2025-02-08 15:08:39 | 自分史

朝日記250208―随想―相模国に鎮座する丹沢の峰々

初出し:HEARTの会会報No.120 2025年新年号 NPO法人 人間環境活性化研究会 ISSN 2180-4454

 

―随想―
相模国に鎮座する丹沢の峰々

会員 荒井 康全
『性霊集』身は花とともに落つれども心は香とともに飛ぶ ~空海

 

景0 朝の丹沢・大山

 

景1 トーラス気流の丹沢・大山

 

景2 黒い丹沢・大山

 

景3 青い丹沢・大山

 

景4 早暁の丹沢・大山

 

景5 赤い丹沢・大山

 

景6 三峰山の見える丹沢・大山

 

景7 葵い丹沢・大山

 

景8 See you, Mt. TANZAWA -OHYAMA

 

     

景10 A Deep Fall Scape    景11GRANBERRY 's

 

覚悟して山の稜線を追ってみる。晴れの朝には、あさ雲の時々刻々のうごきで山の前景と後景が浮かびあがり、朝日に照らされて前景の影が、後景の山並みに形を投影しているのがわかる。山並みの凹凸の、かすかな凸でもひとつの山と知る。雨雲のときも姿がわかり、山肌を這う白い霧がおもしろい。そうなると、あの頂きは何であろう、名のある山に違いないと地図をながめ、いま見える山を描きながら名を重ねあわせてみる。
丹沢山系というのは、平面では工の字型をしていて、部屋の位置からはこの工の下の一を軸に上の一を奥手に倒した形、山並みがよこに前後してならびそれらをむすぶ縦奥行きの山壁があるといった態である。一方、大山1252mはその丹沢山系の前景に位置し、あの烏帽子のような形の頂から左方になだらかな下降稜線を描き、その下降の始まり辺りから奥へとなだらかなふくらみの稜線を引き、丹沢山系前景へとつながる。丹沢山1576mと名のついている頂きは、後景の横稜線をつなぐ山の背の始めに位置するようである。
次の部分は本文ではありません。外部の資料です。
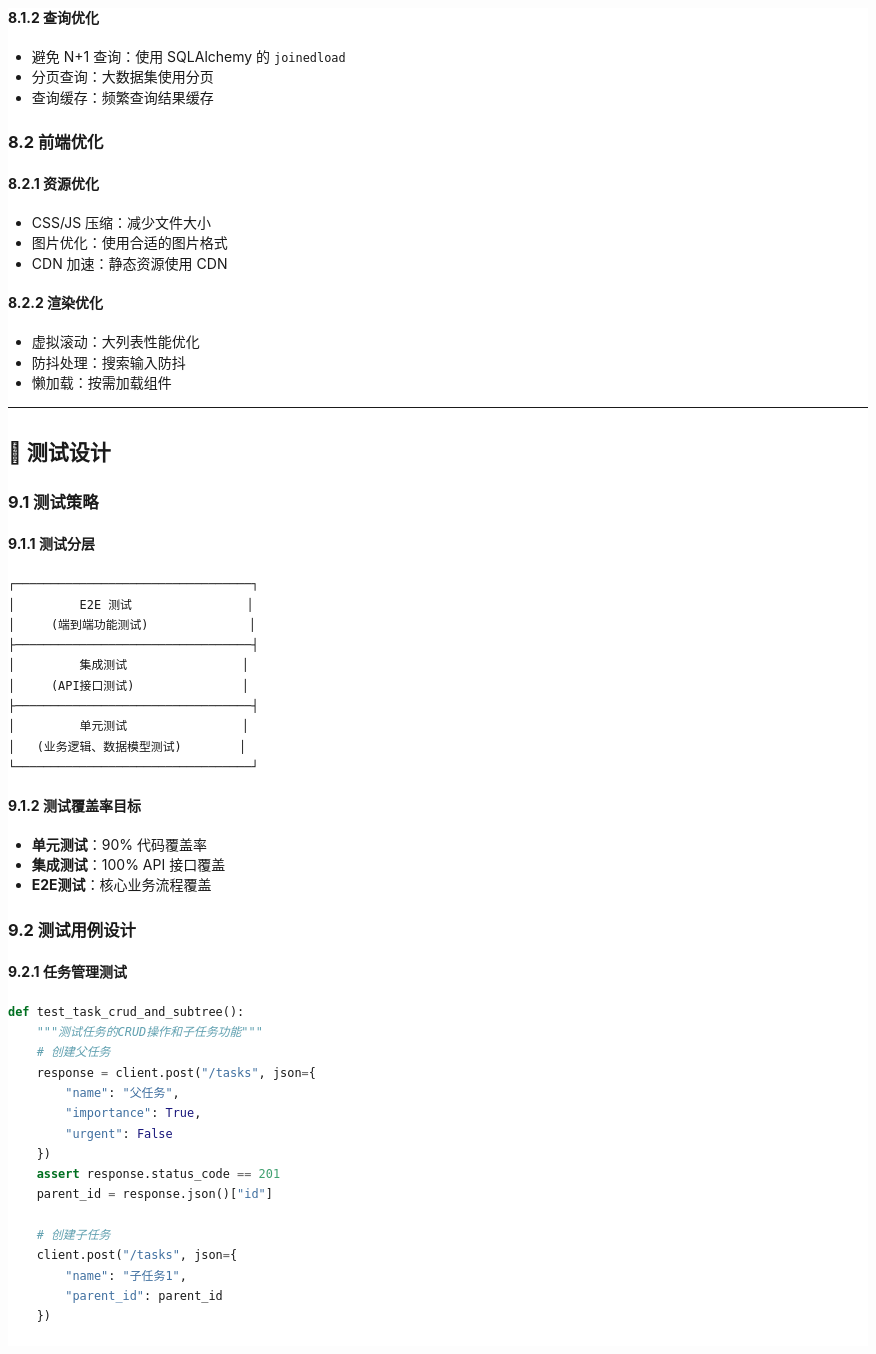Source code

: #### 8.1.2 查询优化
- 避免 N+1 查询：使用 SQLAlchemy 的 `joinedload`
- 分页查询：大数据集使用分页
- 查询缓存：频繁查询结果缓存

### 8.2 前端优化

#### 8.2.1 资源优化
- CSS/JS 压缩：减少文件大小
- 图片优化：使用合适的图片格式
- CDN 加速：静态资源使用 CDN

#### 8.2.2 渲染优化
- 虚拟滚动：大列表性能优化
- 防抖处理：搜索输入防抖
- 懒加载：按需加载组件

---

## 🧪 测试设计

### 9.1 测试策略

#### 9.1.1 测试分层
```
┌─────────────────────────────────┐
│         E2E 测试                │
│     (端到端功能测试)              │
├─────────────────────────────────┤
│         集成测试                │
│     (API接口测试)               │
├─────────────────────────────────┤
│         单元测试                │
│   (业务逻辑、数据模型测试)        │
└─────────────────────────────────┘
```

#### 9.1.2 测试覆盖率目标
- **单元测试**：90% 代码覆盖率
- **集成测试**：100% API 接口覆盖
- **E2E测试**：核心业务流程覆盖

### 9.2 测试用例设计

#### 9.2.1 任务管理测试
```python
def test_task_crud_and_subtree():
    """测试任务的CRUD操作和子任务功能"""
    # 创建父任务
    response = client.post("/tasks", json={
        "name": "父任务",
        "importance": True,
        "urgent": False
    })
    assert response.status_code == 201
    parent_id = response.json()["id"]
    
    # 创建子任务
    client.post("/tasks", json={
        "name": "子任务1",
        "parent_id": parent_id
    })
    
```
この山の背と後ろの横につらなる山々の頂きがいくつか重なってみえる。前方の山並みは西峰、中峰、東峰と続くが、急速に下降し、それを補うように前景の辺室山が横にのびる。これらが前後平行して、一見一体のものとしてこちらに押し出してくる感じである。丹沢山の後方には盟主であろう蛭岳1673m、袖平、黍穀山などがいくえにも重なる。わが眺めから確かめてみよう。家に戻ってから県地図をひろげ、わが基点(東急南町田グランベリー駅)から各山頂へ定規で線引きする。測量した人はすごいなと改めておどろく。
大山はこれまで幾度も描いてきた。家内からは「大山大観ね」と揶揄されるほどであるが、今回は地形を調べてみる。この山はご承知のように、上述の山頂から右下降がはじまるとまもなく前方に「山」という字のかたちの三つの山々がならんでいる三峰の山である。伊勢原市あたりまで近づくとこの山が力強くなり、いまここからでは裾野のグラデーションがきれい、むかしのひとは裾濃ともにおいとも。その裏あたりが宮ケ瀬ダムらしい。
一方、大山山頂から左下降では裏側から烏尾山とか二の塔、塔の台がつらなり段々と落ちていく。この景色を何枚も早描きする。地形的知識はこの場合どのくらい助けになるのかわからぬが、すくなくとも形の特性は抑えているので一応目をつぶっても形にはなる。象形文字的になるのはあぶないが、写真のような写実になるのもつまらぬ。ただ、調べることで山々への敬いや、刻々とかわる気配にときめき、手がはしる。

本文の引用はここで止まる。